By Matt Joy, Princeton Mortgage Wholesale
It seems as if everyone is paying a LOT of attention to rates, the bond market, housing prices etc. That makes sense though… right? If you sit back and consider everything in play right now… then it really makes sense.
Unless you’ve been living under a rock, you know that the Republican tax plan is now in place. Experts believe that the new law will send home prices up as much as $20k thus, making renting more attractive. However, some other experts (who are these experts by the way?) believe that “favorable demographics” will keep the market healthy and that’s because Millennials are moving into the ‘settle-down’ phase of their lives… clearly buying a home is their next move.
If we compound increasing housing prices, with reports coming from the Fed minutes that spending will increase due to all the extra cash Americans will have because of lower taxes, interest rates will rise sooner than expected. Okay, great… so now we have increased housing prices and higher interest rates. What does that mean for us?! Please can one of these experts tell me what the mortgage industry is going to look like in 2018?! (I really wish I had access to the DeLorean!)
The Wall Street Journal published a great article earlier this week that brought me some comfort around all this madness that is going on and how the bond market will be affected by inflation. The article essentially leaves us with questions, but does elude to the fact that an increase in rates doesn’t mean that there will necessarily be an increase in long-term interest rates… well at least significant one.
The truth is nobody really knows what is going to happen… for example the jobs report came out and while jobs increased they were way off the mark from where the experts (again with this expert thing) were predicting. Their predictions were to see an increase somewhere between 190K - 210K, but the latest report form the U.S. Bureau of Labor Stats showed an increase by 148K.

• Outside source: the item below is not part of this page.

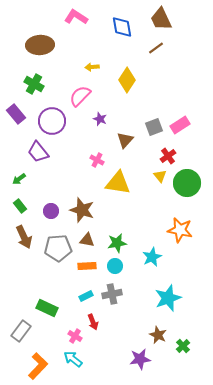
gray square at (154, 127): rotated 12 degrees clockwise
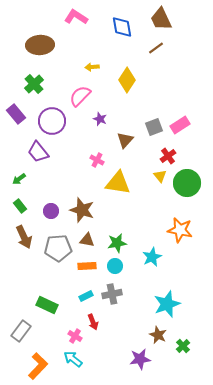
green cross at (34, 84): rotated 18 degrees clockwise
cyan star at (168, 298): moved 1 px left, 6 px down
green rectangle at (47, 308): moved 3 px up
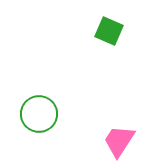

The way I see it is we’re just going to have to bob and weave with the punches. We’ll have to stay flexible and make sure that our business models are set up to pivot. I mean higher home values, higher wages, more cash on hand… what’s an extra half of a percent on a 30-year fixed (insert nervous emoji face)?
The opinions expressed in this post are the sole view of the writer and do not reflect the opinion of Princeton Mortgage Corporation.